Seit damals hat sich meine Meinung verfestigt. Zu all den Rücktritten und Gesetzespannen dieser Regierung, kein Wort. Zu kritischen Rechnungshofberichten, ORF Karrieren (VdBs Wahlkampfleiter Lockl), Postenschacher und Bundesheer Skandalen, Beschwichtigung und Durchhalteparolen, das war VdB seither.

Wenn ein zu Beginn seiner zweiten Funktionsperiode 79-jähriger seine Wiederkanditatur auf Tik Tok ankündigt, dann mag ihm jemand gesagt haben, dass ihn das jung wirken lässt.
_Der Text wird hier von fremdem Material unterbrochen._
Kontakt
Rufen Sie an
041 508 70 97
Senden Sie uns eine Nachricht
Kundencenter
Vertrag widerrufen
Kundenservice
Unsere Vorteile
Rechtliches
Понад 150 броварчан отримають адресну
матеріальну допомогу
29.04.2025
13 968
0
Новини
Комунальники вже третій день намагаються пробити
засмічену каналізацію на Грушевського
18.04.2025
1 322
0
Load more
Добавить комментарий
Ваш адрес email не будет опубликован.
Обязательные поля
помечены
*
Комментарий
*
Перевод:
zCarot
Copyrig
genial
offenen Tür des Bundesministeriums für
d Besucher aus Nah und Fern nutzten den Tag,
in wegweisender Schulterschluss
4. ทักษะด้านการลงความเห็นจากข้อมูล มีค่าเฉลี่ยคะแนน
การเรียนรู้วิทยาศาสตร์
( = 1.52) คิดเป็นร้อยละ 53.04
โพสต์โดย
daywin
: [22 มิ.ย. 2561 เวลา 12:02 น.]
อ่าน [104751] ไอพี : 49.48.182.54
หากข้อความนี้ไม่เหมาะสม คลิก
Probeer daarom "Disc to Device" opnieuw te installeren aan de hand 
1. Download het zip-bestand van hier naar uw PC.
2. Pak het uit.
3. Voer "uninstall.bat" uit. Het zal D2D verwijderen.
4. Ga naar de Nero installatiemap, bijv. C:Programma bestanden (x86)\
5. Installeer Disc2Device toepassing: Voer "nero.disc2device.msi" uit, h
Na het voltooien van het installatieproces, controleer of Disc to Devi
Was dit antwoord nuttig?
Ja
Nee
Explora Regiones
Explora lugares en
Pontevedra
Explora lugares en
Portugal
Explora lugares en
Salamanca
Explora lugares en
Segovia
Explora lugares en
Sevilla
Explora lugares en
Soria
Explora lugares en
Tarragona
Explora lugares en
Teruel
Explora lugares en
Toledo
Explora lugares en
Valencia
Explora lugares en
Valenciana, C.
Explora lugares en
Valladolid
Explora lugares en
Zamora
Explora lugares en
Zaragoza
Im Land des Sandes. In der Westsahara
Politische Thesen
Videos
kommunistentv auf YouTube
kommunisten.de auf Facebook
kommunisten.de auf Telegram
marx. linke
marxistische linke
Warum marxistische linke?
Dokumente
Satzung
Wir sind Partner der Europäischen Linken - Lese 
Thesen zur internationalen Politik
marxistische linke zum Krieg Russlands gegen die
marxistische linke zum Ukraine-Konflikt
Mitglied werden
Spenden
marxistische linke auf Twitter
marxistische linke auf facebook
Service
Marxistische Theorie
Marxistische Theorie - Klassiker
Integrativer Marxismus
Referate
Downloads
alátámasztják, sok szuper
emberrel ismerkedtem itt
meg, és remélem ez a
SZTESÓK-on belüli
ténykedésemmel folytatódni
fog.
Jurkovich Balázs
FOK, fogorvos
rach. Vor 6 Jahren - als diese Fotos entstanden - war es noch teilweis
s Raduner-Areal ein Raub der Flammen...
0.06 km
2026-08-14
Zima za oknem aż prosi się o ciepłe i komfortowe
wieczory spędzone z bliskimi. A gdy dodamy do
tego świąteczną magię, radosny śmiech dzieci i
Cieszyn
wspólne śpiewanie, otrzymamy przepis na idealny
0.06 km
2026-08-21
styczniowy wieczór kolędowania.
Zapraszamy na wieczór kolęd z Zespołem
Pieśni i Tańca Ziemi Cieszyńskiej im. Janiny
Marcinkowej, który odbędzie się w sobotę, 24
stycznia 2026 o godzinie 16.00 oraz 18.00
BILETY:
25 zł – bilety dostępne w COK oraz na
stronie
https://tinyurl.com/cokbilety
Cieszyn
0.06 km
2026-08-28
Wenn er sich dort zuerst mit seinem Namen vorstellt, um dann ohne Begründung um unsere Stimme zu bitten, hat sich das so weit von einer ernstzunehmenden politischen Position entfernt, dass er dem bunten Haufen seiner Mitbewerber diesbezüglich nichts als ein größeres Wahlbudget voraus hat und die Unterstützung, die sich sich weiterhin von ihm exkulpieren lassen wollen, NICHT SO ZU SEIN.

Das politische Selbstverständnis und Selbsverleugnung von Leuten wie VdB hat Österreich zu dem gemacht was es ist und nicht das

Alles andere als eine Wiederwahl VdB scheint angesichts der rechts-rechten Mitbewerber unwahrscheinlich, aber halt im zweiten Wahlgang auch nicht ausgeschlossen. D.h. werde ich im ersten Wahlgang den ärztlichen Kollege unterstützen, auch wenn ich Wein lieber trinke als Bier.